Unions have given a cautious welcome to education secretary Ruth Kelly's suggestion that she may consider national pay scales for teaching assistants and school support staff. Christina McAnea, Unison's national secretary for education, said, 'We welcome the secretary of state's willingness to discuss these issues, but the devil is in the detail.'
Unions have given a cautious welcome to education secretary Ruth Kelly's suggestion that she may consider national pay scales for teaching assistants and school support staff.

Christina McAnea, Unison's national secretary for education, said, 'We welcome the secretary of state's willingness to discuss these issues, but the devil is in the detail.'

She added, 'The lack of a clear national framework has led to problems over implementing the workforce agreement in schools and we will be seeking a meeting with the secretary of state to explore these issues.'

In an interview with The Guardian last week Ms Kelly referred to the creation of national pay scales for teachers 20 years ago and added, 'One thing that I'm very open to considering, although I haven't made up my mind up on this issue yet, is whether we need to do the same now to teaching assistants.'

Unison, together with the main unions representing school support staff, the GMB and the TGWU, is in the process of discussing a national claim for nursery nurses and support staff and plans to lodge it with the Government later in the summer.

The move was prompted by growing disparities in support staff pay around the country. Until now the Government has remained adamant that pay should be determined at local level. Teaching assistants' pay ranges from 11,000 a year or less, to 18,000, with higher level teaching assistants in Birmingham able to earn around 22,000.

Rob Kelsall, GMB regional officer in Birmingham, welcomed the prospect of an end to 'the current array of pay and conditions for school support staff across England and Wales which is not conducive to raising standards in education'. He added, 'It has not just led to a two-tier workforce, but sometimes a four-tier workforce, with higher level teaching assistants in one authority being paid 3,000 to 4,000 less than in another authority.'

Inequalities have been exacerbated by the protracted process of job evaluation and implementing the single status agreement for local government workers. While most local authority staff work a 37-hour week, teaching assistants are reckoned to do an average of 32.5 hours a week, and so to be working part-time. Consequently some councils have decided to pay them on a term-time basis.

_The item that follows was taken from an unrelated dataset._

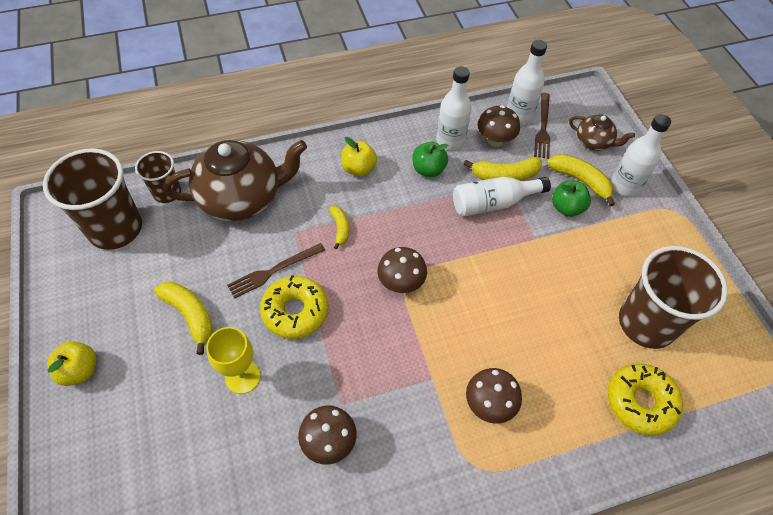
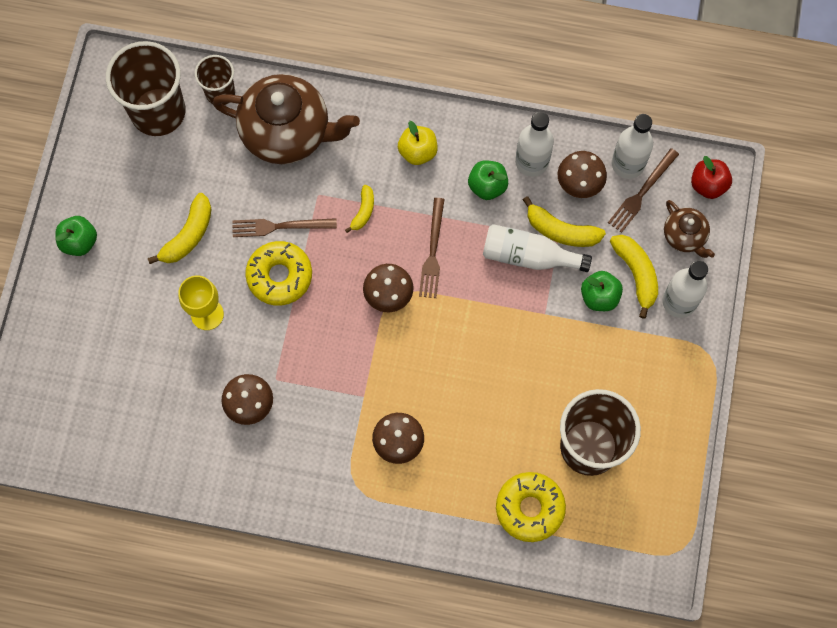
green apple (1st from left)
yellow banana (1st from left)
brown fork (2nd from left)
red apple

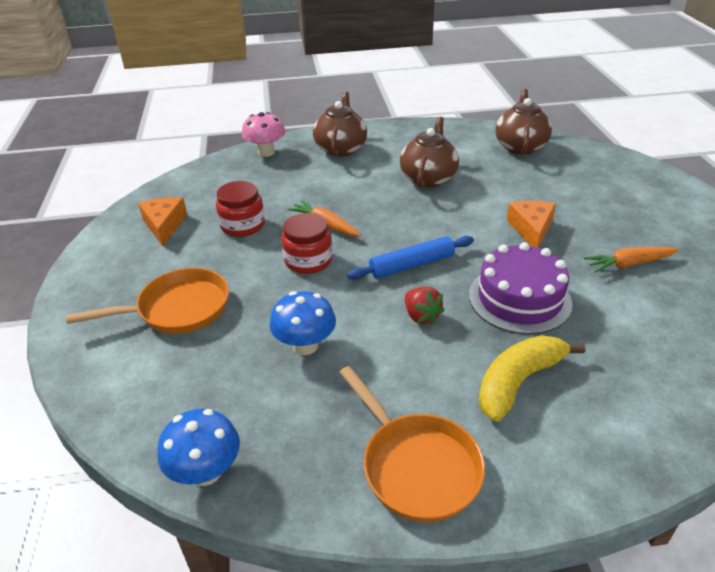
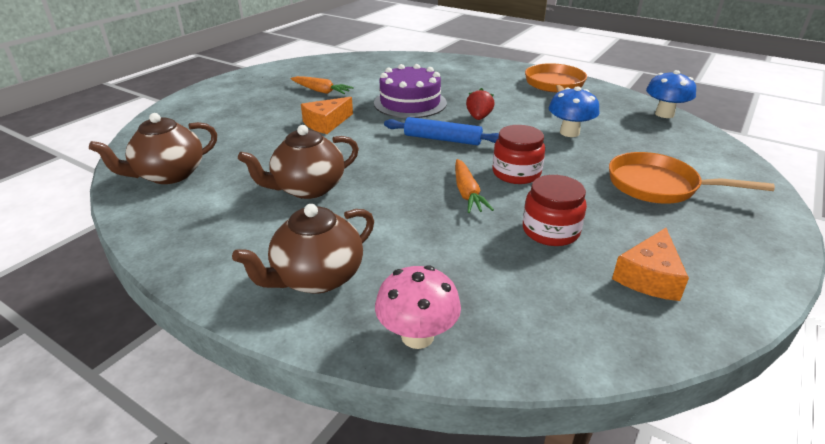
yellow banana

In Cheshire, for example, the outcome of this process has been accompanied by a warning from Unison that teaching assistants could end up at least 2,000 worse off.

Last year more than 1,000 teaching assistants took strike action when Brighton and Hove council tried to reduce the number of paid weeks to 44 from 49.5 in mainstream schools and 52 weeks in specialist schools. After both sides agreed to binding arbitration, the conciliation service ACAS ruled last week that teaching assistants should be paid for 46 weeks.

Brighton GMB branch secretary Mark Turner said industrial action would not have been necessary if there had been national pay scales instead of local bargaining. He said his union had written to Ruth Kelly welcoming her overtures and seeking a meeting to discuss the issue.